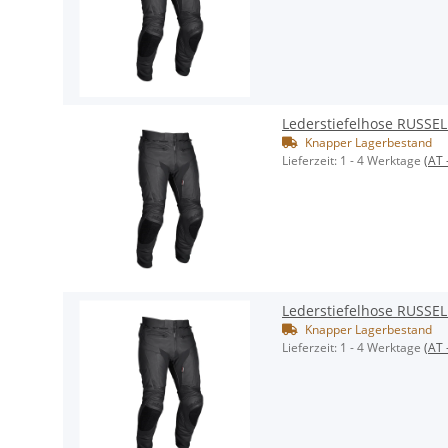
Lederstiefelhose RUSSE
Knapper Lagerbestand
Lieferzeit:
1 - 4 Werktage
(AT 
Lederstiefelhose RUSSE
Knapper Lagerbestand
Lieferzeit:
1 - 4 Werktage
(AT 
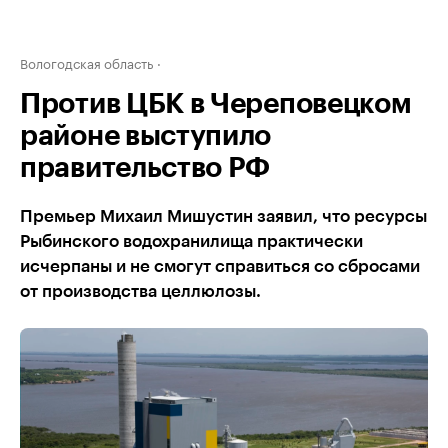
Вологодская область
Против ЦБК в Череповецком
районе выступило
правительство РФ
Премьер Михаил Мишустин заявил, что ресурсы
Рыбинского водохранилища практически
исчерпаны и не смогут справиться со сбросами
от производства целлюлозы.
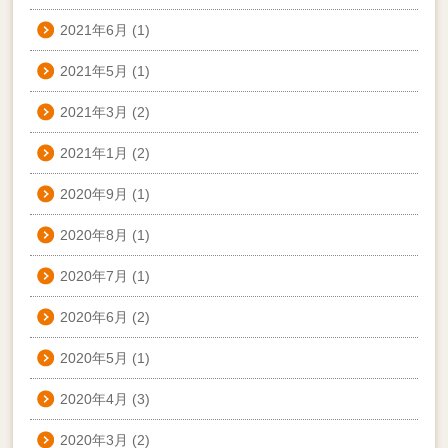
2021年6月
(1)
2021年5月
(1)
2021年3月
(2)
2021年1月
(2)
2020年9月
(1)
2020年8月
(1)
2020年7月
(1)
2020年6月
(2)
2020年5月
(1)
2020年4月
(3)
2020年3月
(2)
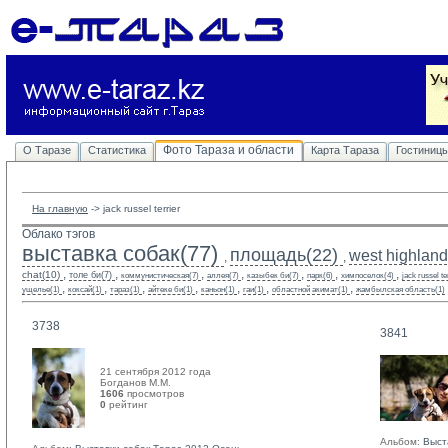
Фото Тараза и области
О Таразе
Статистика
Карта Тараза
Гостиниц
На главную
-> 
jack russel terrier
Облако тэгов
выставка собак(77)
площадь(22)
west highland 
,
,
,
,
,
,
,
,
,
chat(10)
толе би(7)
коммунистическая(7)
аллея(7)
казыбек би(7)
парк(6)
химпоселок(4)
jack russel te
,
,
,
,
,
,
,
ущелье(1)
коксай(1)
тараз(1)
айтеке би(1)
каньон(1)
гаи(1)
областной акимат(1)
жамбылская область(1)
3738
3841
21 сентября 2012 года
Богданов М.М. 
1606
просмотров
0
рейтинг 
Альбом:
Выст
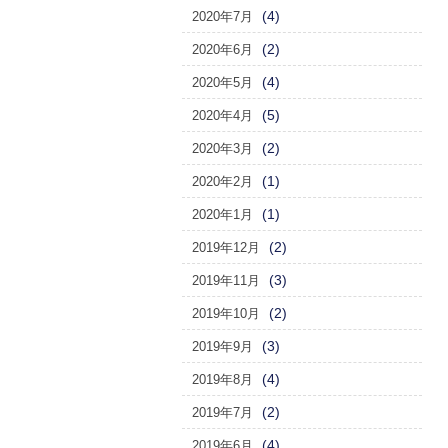
(4)
2020年7月
(2)
2020年6月
(4)
2020年5月
(5)
2020年4月
(2)
2020年3月
(1)
2020年2月
(1)
2020年1月
(2)
2019年12月
(3)
2019年11月
(2)
2019年10月
(3)
2019年9月
(4)
2019年8月
(2)
2019年7月
(4)
2019年6月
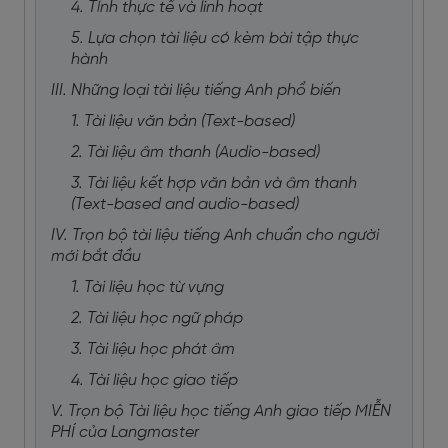
4. Tính thực tế và linh hoạt
5. Lựa chọn tài liệu có kèm bài tập thực
hành
III. Những loại tài liệu tiếng Anh phổ biến
1. Tài liệu văn bản (Text-based)
2. Tài liệu âm thanh (Audio-based)
3. Tài liệu kết hợp văn bản và âm thanh
(Text-based and audio-based)
IV. Trọn bộ tài liệu tiếng Anh chuẩn cho người
mới bắt đầu
1. Tài liệu học từ vựng
2. Tài liệu học ngữ pháp
3. Tài liệu học phát âm
4. Tài liệu học giao tiếp
V. Trọn bộ Tài liệu học tiếng Anh giao tiếp MIỄN
PHÍ của Langmaster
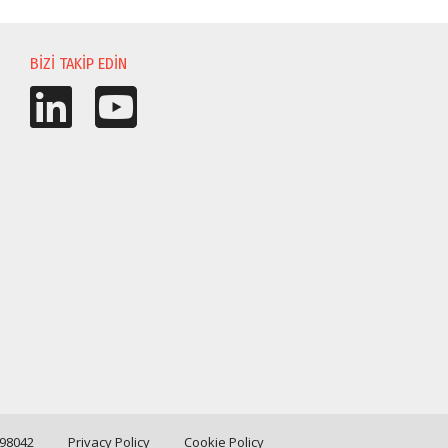
BIZI TAKIP EDIN
198042
Privacy Policy
Cookie Policy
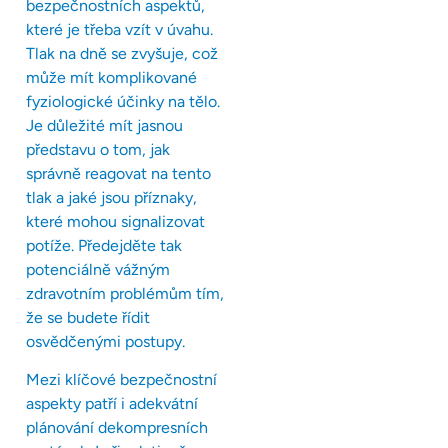
bezpečnostních aspektů,
které je třeba vzít v úvahu.
Tlak na dně se zvyšuje, což
může mít komplikované
fyziologické účinky na tělo.
Je důležité mít jasnou
představu o tom, jak
správně reagovat na tento
tlak a jaké jsou příznaky,
které mohou signalizovat
potíže. Předejděte tak
potenciálně vážným
zdravotním problémům tím,
že se budete řídit
osvědčenými postupy.
Mezi klíčové bezpečnostní
aspekty patří i adekvátní
plánování dekompresních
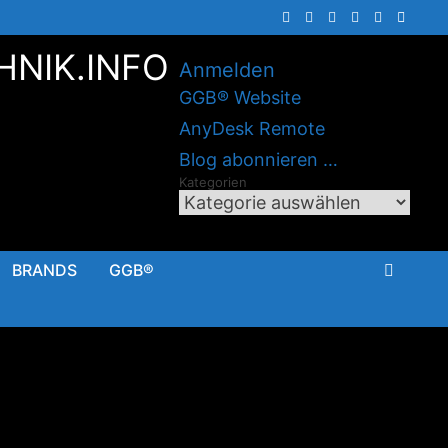
HNIK.INFO
Anmelden
GGB® Website
AnyDesk Remote
Blog abonnieren …
Kategorien
BRANDS
GGB®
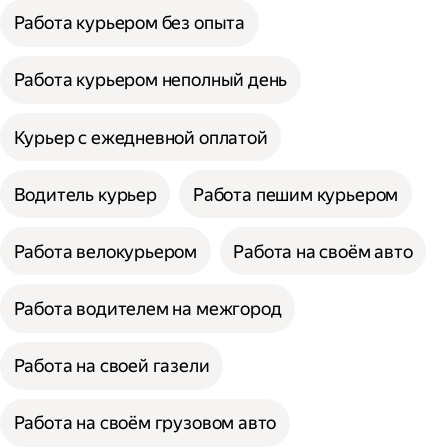
Работа курьером без опыта
Работа курьером неполный день
Курьер с ежедневной оплатой
Водитель курьер
Работа пешим курьером
Работа велокурьером
Работа на своём авто
Работа водителем на межгород
Работа на своей газели
Работа на своём грузовом авто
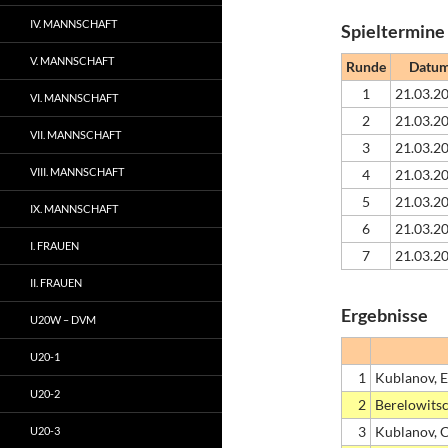
IV. MANNSCHAFT
Spieltermine
V. MANNSCHAFT
Runde
Datu
1
21.03.2
VI. MANNSCHAFT
2
21.03.2
VII. MANNSCHAFT
3
21.03.2
VIII. MANNSCHAFT
4
21.03.2
5
21.03.2
IX. MANNSCHAFT
6
21.03.2
I. FRAUEN
7
21.03.2
II. FRAUEN
Ergebnisse
U20W – DVM
U20-1
1
Kublanov, E
U20-2
2
Berelowits
3
Kublanov, C
U20-3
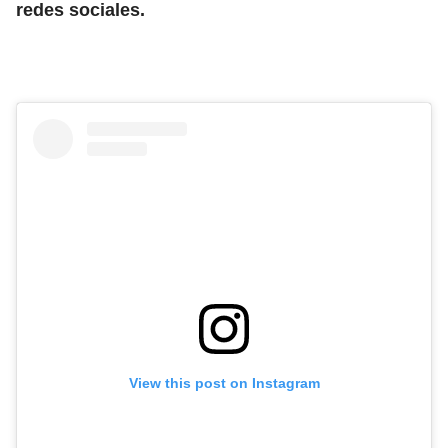
redes sociales.
View this post on Instagram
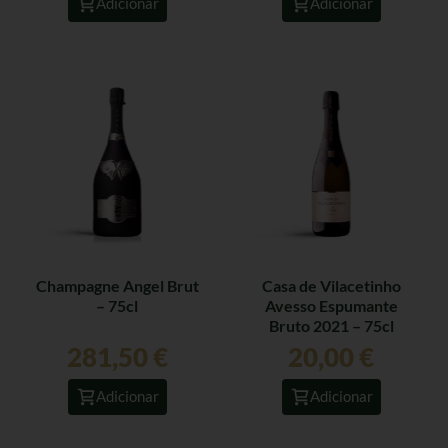
Adicionar
Adicionar
Champagne Angel Brut
Casa de Vilacetinho
– 75cl
Avesso Espumante
Bruto 2021 – 75cl
281,50
€
20,00
€
Adicionar
Adicionar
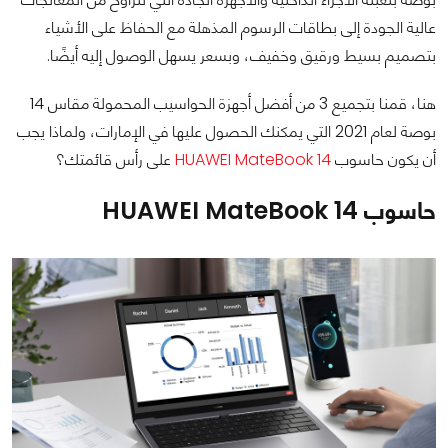
عالية الجودة إلى بطاقات الرسوم المذهلة مع الحفاظ على الأشياء
بتصميم بسيط ورقيق وخفيف، وبسعر يسهل الوصول إليه أيضًا.
هنا، قمنا بتجميع 3 من أفضل أجهزة الحواسيب المحمولة مقاس 14
بوصة لعام 2021 التي يمكنك الحصول عليها في الإمارات، ولماذا يجب
أن يكون حاسوب
HUAWEI MateBook 14
على رأس قائمتك؟
حاسوب HUAWEI MateBook 14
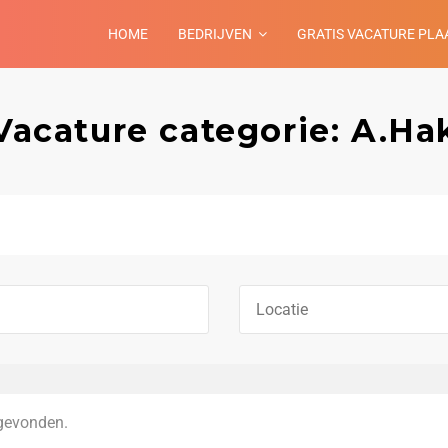
HOME
BEDRIJVEN
GRATIS VACATURE PLA
Vacature categorie: A.Ha
gevonden.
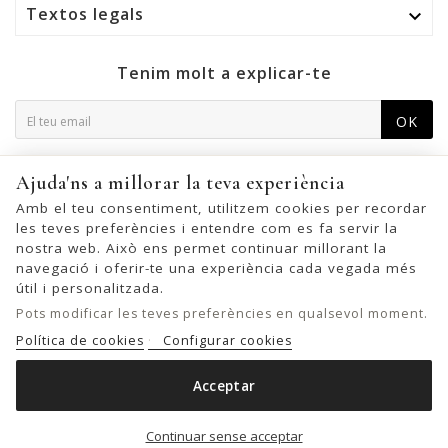
Textos legals

Tenim molt a explicar-te
OK
Podeu cancel·lar la subscripció en qualsevol moment. Per a
Ajuda'ns a millorar la teva experiència
això, trobeu la nostra informació de contacte a l'avís legal.
Amb el teu consentiment, utilitzem cookies per recordar
les teves preferències i entendre com es fa servir la
nostra web. Això ens permet continuar millorant la
navegació i oferir-te una experiència cada vegada més
© 2026 - United Bags Company S.L. - Todos los derechos reservados.
útil i personalitzada.
Inscrita en el Registro Mercantil de Barcelona, Tomo 33286, Libro 228637,
Pots modificar les teves preferències en qualsevol moment.
Folio 0083, Sección general, Inscripción 1ª
Política de cookies
Configurar cookies
Acceptar
MOTXILLA BIBA LOTUS

Out of stock
Continuar sense acceptar
39,00 €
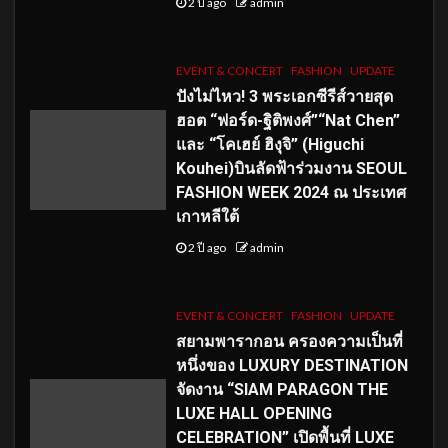
2 ปี ago
admin
EVENT & CONCERT
FASHION
UPDATE
ปังไม่ไหว! 3 พระเอกซีรีส์วายสุด
ฮอต “ฟอร์ด-ฐิติพงศ์”“Nat Chen”
และ “โคเฮย์ ฮิงุจิ” (Higuchi
Kouhei)บินลัดฟ้าร่วมงาน SEOUL
FASHION WEEK 2024 ณ ประเทศ
เกาหลีใต้
2 ปี ago
admin
EVENT & CONCERT
FASHION
UPDATE
สยามพารากอน ครองความเป็นที่
หนึ่งของ LUXURY DESTINATION
จัดงาน “SIAM PARAGON THE
LUXE HALL OPENING
CELEBRATION” เปิดพื้นที่ LUXE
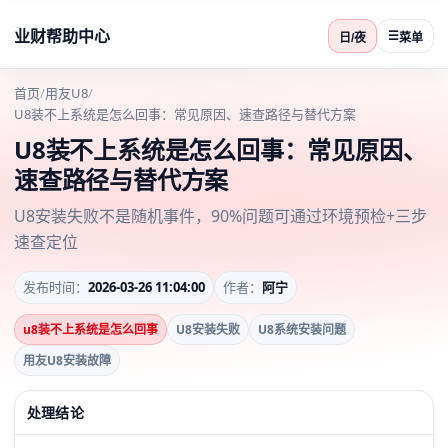
业财帮助中心
☰
日/夜
菜单
首页
/
用友U8
/
U8装不上系统是怎么回事：常见原因、速查路径与替代方案
U8装不上系统是怎么回事：常见原因、
速查路径与替代方案
U8安装失败不是随机事件，90%问题可通过环境预检+三步
速查定位
发布时间：
2026-03-26 11:04:00
作者：
阿宁
u8装不上系统是怎么回事
U8安装失败
U8系统安装问题
用友U8安装故障
处理结论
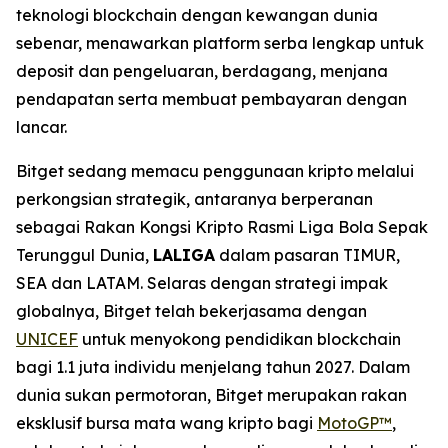
teknologi blockchain dengan kewangan dunia
sebenar, menawarkan platform serba lengkap untuk
deposit dan pengeluaran, berdagang, menjana
pendapatan serta membuat pembayaran dengan
lancar.
Bitget sedang memacu penggunaan kripto melalui
perkongsian strategik, antaranya berperanan
sebagai Rakan Kongsi Kripto Rasmi Liga Bola Sepak
Terunggul Dunia,
LALIGA
dalam pasaran TIMUR,
SEA dan LATAM. Selaras dengan strategi impak
globalnya, Bitget telah bekerjasama dengan
UNICEF
untuk menyokong pendidikan blockchain
bagi 1.1 juta individu menjelang tahun 2027. Dalam
dunia sukan permotoran, Bitget merupakan rakan
eksklusif bursa mata wang kripto bagi
MotoGP™
,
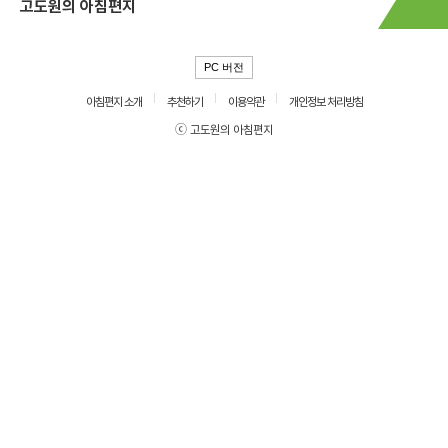
고도원의 아침편지
PC 버전
아침편지 소개
추천하기
이용약관
개인정보 처리방침
ⓒ 고도원의 아침편지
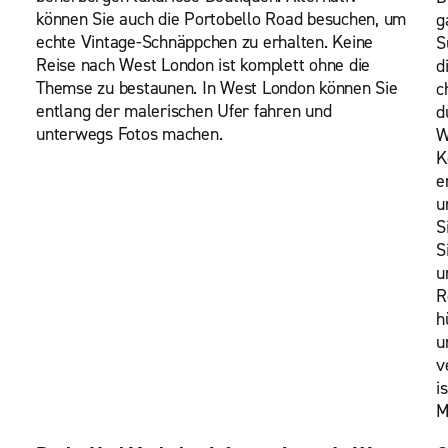
können Sie auch die Portobello Road besuchen, um
g
echte Vintage-Schnäppchen zu erhalten. Keine
S
Reise nach West London ist komplett ohne die
d
Themse zu bestaunen. In West London können Sie
c
entlang der malerischen Ufer fahren und
d
unterwegs Fotos machen.
W
K
e
u
S
S
u
R
h
u
v
i
M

※ ※ ※

Instructions to follow -> Rewrite all the text lines in the listing above as a Markdown table with the columns Row and Text, numbering each row and skipping blank lines. Leave the pictures out of your answer.

Output of the task ->
| Row | Text |
|---|---|
| 1 | Lederstiefelhose RUSSE |
| 2 | Knapper Lagerbestand |
| 3 | Lieferzeit: |
| 4 | 1 - 4 Werktage |
| 5 | (AT  |
| 6 | Lederstiefelhose RUSSE |
| 7 | Knapper Lagerbestand |
| 8 | Lieferzeit: |
| 9 | 1 - 4 Werktage |
| 10 | (AT  |
| 11 | Вологодская область |
| 12 | Против ЦБК в Череповецком |
| 13 | районе выступило |
| 14 | правительство РФ |
| 15 | Премьер Михаил Мишустин заявил, что ресурсы |
| 16 | Рыбинского водохранилища практически |
| 17 | исчерпаны и не смогут справиться со сбросами |
| 18 | от производства целлюлозы. |
| 19 | 2021年6月 |
| 20 | (1) |
| 21 | 2021年5月 |
| 22 | (1) |
| 23 | 2021年3月 |
| 24 | (2) |
| 25 | 2021年1月 |
| 26 | (2) |
| 27 | 2020年9月 |
| 28 | (1) |
| 29 | 2020年8月 |
| 30 | (1) |
| 31 | 2020年7月 |
| 32 | (1) |
| 33 | 2020年6月 |
| 34 | (2) |
| 35 | 2020年5月 |
| 36 | (1) |
| 37 | 2020年4月 |
| 38 | (3) |
| 39 | 2020年3月 |
| 40 | (2) |
| 41 | Фото Тараза и области |
| 42 | О Таразе |
| 43 | Статистика |
| 44 | Карта Тараза |
| 45 | Гостиниц |
| 46 | На главную |
| 47 | ->  |
| 48 | jack russel terrier |
| 49 | Облако тэгов |
| 50 | выставка собак(77) |
| 51 | площадь(22) |
| 52 | west highland  |
| 53 | , |
| 54 | , |
| 55 | , |
| 56 | , |
| 57 | , |
| 58 | , |
| 59 | , |
| 60 | , |
| 61 | , |
| 62 | chat(10) |
| 63 | толе би(7) |
| 64 | коммунистическая(7) |
| 65 | аллея(7) |
| 66 | казыбек би(7) |
| 67 | парк(6) |
| 68 | химпоселок(4) |
| 69 | jack russel te |
| 70 | , |
| 71 | , |
| 72 | , |
| 73 | , |
| 74 | , |
| 75 | , |
| 76 | , |
| 77 | ущелье(1) |
| 78 | коксай(1) |
| 79 | тараз(1) |
| 80 | айтеке би(1) |
| 81 | каньон(1) |
| 82 | гаи(1) |
| 83 | областной акимат(1) |
| 84 | жамбылская область(1) |
| 85 | 3738 |
| 86 | 3841 |
| 87 | 21 сентября 2012 года |
| 88 | Богданов М.М.  |
| 89 | 1606 |
| 90 | просмотров |
| 91 | 0 |
| 92 | рейтинг  |
| 93 | Альбом: |
| 94 | Выст |
| 95 | (4) |
| 96 | 2020年7月 |
| 97 | (2) |
| 98 | 2020年6月 |
| 99 | (4) |
| 100 | 2020年5月 |
| 101 | (5) |
| 102 | 2020年4月 |
| 103 | (2) |
| 104 | 2020年3月 |
| 105 | (1) |
| 106 | 2020年2月 |
| 107 | (1) |
| 108 | 2020年1月 |
| 109 | (2) |
| 110 | 2019年12月 |
| 111 | (3) |
| 112 | 2019年11月 |
| 113 | (2) |
| 114 | 2019年10月 |
| 115 | (3) |
| 116 | 2019年9月 |
| 117 | (4) |
| 118 | 2019年8月 |
| 119 | (2) |
| 120 | 2019年7月 |
| 121 | (4) |
| 122 | 2019年6月 |
| 123 | 4. Tính thực tế và linh hoạt |
| 124 | 5. Lựa chọn tài liệu có kèm bài tập thực |
| 125 | hành |
| 126 | III. Những loại tài liệu tiếng Anh phổ biến |
| 127 | 1. Tài liệu văn bản (Text-based) |
| 128 | 2. Tài liệu âm thanh (Audio-based) |
| 129 | 3. Tài liệu kết hợp văn bản và âm thanh |
| 130 | (Text-based and audio-based) |
| 131 | IV. Trọn bộ tài liệu tiếng Anh chuẩn cho người |
| 132 | mới bắt đầu |
| 133 | 1. Tài liệu học từ vựng |
| 134 | 2. Tài liệu học ngữ pháp |
| 135 | 3. Tài liệu học phát âm |
| 136 | 4. Tài liệu học giao tiếp |
| 137 | V. Trọn bộ Tài liệu học tiếng Anh giao tiếp MIỄN |
| 138 | PHÍ của Langmaster |
| 139 | BIZI TAKIP EDIN |
| 140 | 198042 |
| 141 | Privacy Policy |
| 142 | Cookie Policy |
| 143 | bezpečnostních aspektů, |
| 144 | které je třeba vzít v úvahu. |
| 145 | Tlak na dně se zvyšuje, což |
| 146 | může mít komplikované |
| 147 | fyziologické účinky na tělo. |
| 148 | Je důležité mít jasnou |
| 149 | představu o tom, jak |
| 150 | správně reagovat na tento |
| 151 | tlak a jaké jsou příznaky, |
| 152 | které mohou signalizovat |
| 153 | potíže. Předejděte tak |
| 154 | potenciálně vážným |
| 155 | zdravotním problémům tím, |
| 156 | že se budete řídit |
| 157 | osvědčenými postupy. |
| 158 | Mezi klíčové bezpečnostní |
| 159 | aspekty patří i adekvátní |
| 160 | plánování dekompresních |
| 161 | HNIK.INFO |
| 162 | Anmelden |
| 163 | GGB® Website |
| 164 | AnyDesk Remote |
| 165 | Blog abonnieren … |
| 166 | Kategorien |
| 167 | BRANDS |
| 168 | GGB® |
| 169 | Работа курьером без опыта |
| 170 | Работа курьером неполный день |
| 171 | Курьер с ежедневной оплатой |
| 172 | Водитель курьер |
| 173 | Работа пешим курьером |
| 174 | Работа велокурьером |
| 175 | Работа на своём авто |
| 176 | Работа водителем на межгород |
| 177 | Работа на своей газели |
| 178 | Работа на своём грузовом авто |
| 179 | IV. MANNSCHAFT |
| 180 | Spieltermine |
| 181 | V. MANNSCHAFT |
| 182 | Runde |
| 183 | Datu |
| 184 | 1 |
| 185 | 21.03.2 |
| 186 | VI. MANNSCHAFT |
| 187 | 2 |
| 188 | 21.03.2 |
| 189 | VII. MANNSCHAFT |
| 190 | 3 |
| 191 | 21.03.2 |
| 192 | VIII. MANNSCHAFT |
| 193 | 4 |
| 194 | 21.03.2 |
| 195 | 5 |
| 196 | 21.03.2 |
| 197 | IX. MANNSCHAFT |
| 198 | 6 |
| 199 | 21.03.2 |
| 200 | I. FRAUEN |
| 201 | 7 |
| 202 | 21.03.2 |
| 203 | II. FRAUEN |
| 204 | Ergebnisse |
| 205 | U20W – DVM |
| 206 | U20-1 |
| 207 | 1 |
| 208 | Kublanov, E |
| 209 | U20-2 |
| 210 | 2 |
| 211 | Berelowits |
| 212 | 3 |
| 213 | Kublanov, C |
| 214 | U20-3 |
| 215 | redes sociales. |
| 216 | View this post on Instagram |
| 217 | Adicionar |
| 218 | Adicionar |
| 219 | Champagne Angel Brut |
| 220 | Casa de Vilacetinho |
| 221 | – 75cl |
| 222 | Avesso Espumante |
| 223 | Bruto 2021 – 75cl |
| 224 | 281,50 |
| 225 | € |
| 226 | 20,00 |
| 227 | € |
| 228 | Adicionar |
| 229 | Adicionar |
| 230 | عالية الجودة إلى بطاقات الرسوم المذهلة مع الحفاظ على الأشياء |
| 231 | بتصميم بسيط ورقيق وخفيف، وبسعر يسهل الوصول إليه أيضًا. |
| 232 | هنا، قمنا بتجميع 3 من أفضل أجهزة الحواسيب المحمولة مقاس 14 |
| 233 | بوصة لعام 2021 التي يمكنك الحصول عليها في الإمارات، ولماذا يجب |
| 234 | أن يكون حاسوب |
| 235 | HUAWEI MateBook 14 |
| 236 | على رأس قائمتك؟ |
| 237 | حاسوب HUAWEI MateBook 14 |
| 238 | HOME |
| 239 | BEDRIJVEN |
| 240 | GRATIS VACATURE PLA |
| 241 | Vacature categorie: A.Ha |
| 242 | gevonden. |
| 243 | Textos legals |
| 244 |  |
| 245 | Tenim molt a explicar-te |
| 246 | OK |
| 247 | Podeu cancel·lar la subscripció en qualsevol moment. Per a |
| 248 | Ajuda'ns a millorar la teva experiència |
| 249 | això, trobeu la nostra informació de contacte a l'avís legal. |
| 250 | Amb el teu consentiment, utilitzem cookies per recordar |
| 251 | les teves preferències i entendre com es fa servir la |
| 252 | nostra web. Això ens permet continuar millorant la |
| 253 | navegació i oferir-te una experiència cada vegada més |
| 254 | © 2026 - United Bags Company S.L. - Todos los derechos reservados. |
| 255 | útil i personalitzada. |
| 256 | Inscrita en el Registro Mercantil de Barcelona, Tomo 33286, Libro 228637, |
| 257 | Pots modificar les teves preferències en qualsevol moment. |
| 258 | Folio 0083, Sección general, Inscripción 1ª |
| 259 | Política de cookies |
| 260 | Configurar cookies |
| 261 | Acceptar |
| 262 | MOTXILLA BIBA LOTUS |
| 263 |  |
| 264 | Out of stock |
| 265 | Continuar sense acceptar |
| 266 | 39,00 € |
| 267 | 2 ปี ago |
| 268 | admin |
| 269 | EVENT & CONCERT |
| 270 | FASHION |
| 271 | UPDATE |
| 272 | ปังไม่ไหว! 3 พระเอกซีรีส์วายสุด |
| 273 | ฮอต “ฟอร์ด-ฐิติพงศ์”“Nat Chen” |
| 274 | และ “โคเฮย์ ฮิงุจิ” (Higuchi |
| 275 | Kouhei)บินลัดฟ้าร่วมงาน SEOUL |
| 276 | FASHION WEEK 2024 ณ ประเทศ |
| 277 | เกาหลีใต้ |
| 278 | 2 ปี ago |
| 279 | admin |
| 280 | EVENT & CONCERT |
| 281 | FASHION |
| 282 | UPDATE |
| 283 | สยามพารากอน ครองความเป็นที่ |
| 284 | หนึ่งของ LUXURY DESTINATION |
| 285 | จัดงาน “SIAM PARAGON THE |
| 286 | LUXE HALL OPENING |
| 287 | CELEBRATION” เปิดพื้นที่ LUXE |
| 288 | 业财帮助中心 |
| 289 | ☰ |
| 290 | 日/夜 |
| 291 | 菜单 |
| 292 | 首页 |
| 293 | / |
| 294 | 用友U8 |
| 295 | / |
| 296 | U8装不上系统是怎么回事：常见原因、速查路径与替代方案 |
| 297 | U8装不上系统是怎么回事：常见原因、 |
| 298 | 速查路径与替代方案 |
| 299 | U8安装失败不是随机事件，90%问题可通过环境预检+三步 |
| 300 | 速查定位 |
| 301 | 发布时间： |
| 302 | 2026-03-26 11:04:00 |
| 303 | 作者： |
| 304 | 阿宁 |
| 305 | u8装不上系统是怎么回事 |
| 306 | U8安装失败 |
| 307 | U8系统安装问题 |
| 308 | 用友U8安装故障 |
| 309 | 处理结论 |
| 310 | teknologi blockchain dengan kewangan dunia |
| 311 | sebenar, menawarkan platform serba lengkap untuk |
| 312 | deposit dan pengeluaran, berdagang, menjana |
| 313 | pendapatan serta membuat pembayaran dengan |
| 314 | lancar. |
| 315 | Bitget sedang memacu penggunaan kripto melalui |
| 316 | perkongsian strategik, antaranya berperanan |
| 317 | sebagai Rakan Kongsi Kripto Rasmi Liga Bola Sepak |
| 318 | Terunggul Dunia, |
| 319 | LALIGA |
| 320 | dalam pasaran TIMUR, |
| 321 | SEA dan LATAM. Selaras dengan strategi impak |
| 322 | globalnya, Bitget telah bekerjasama dengan |
| 323 | UNICEF |
| 324 | untuk menyokong pendidikan blockchain |
| 325 | bagi 1.1 juta individu menjelang tahun 2027. Dalam |
| 326 | dunia sukan permotoran, Bitget merupakan rakan |
| 327 | eksklusif bursa mata wang kripto bagi |
| 328 | MotoGP™ |
| 329 | , |
| 330 | 고도원의 아침편지 |
| 331 | PC 버전 |
| 332 | 아침편지 소개 |
| 333 | 추천하기 |
| 334 | 이용약관 |
| 335 | 개인정보 처리방침 |
| 336 | ⓒ 고도원의 아침편지 |
| 337 | können Sie auch die Portobello Road besuchen, um |
| 338 | g |
| 339 | echte Vintage-Schnäppchen zu erhalten. Keine |
| 340 | S |
| 341 | Reise nach West London ist komplett ohne die |
| 342 | d |
| 343 | Themse zu bestaunen. In West London können Sie |
| 344 | c |
| 345 | entlang der malerischen Ufer fahren und |
| 346 | d |
| 347 | unterwegs Fotos machen. |
| 348 | W |
| 349 | K |
| 350 | e |
| 351 | u |
| 352 | S |
| 353 | S |
| 354 | u |
| 355 | R |
| 356 | h |
| 357 | u |
| 358 | v |
| 359 | i |
| 360 | M |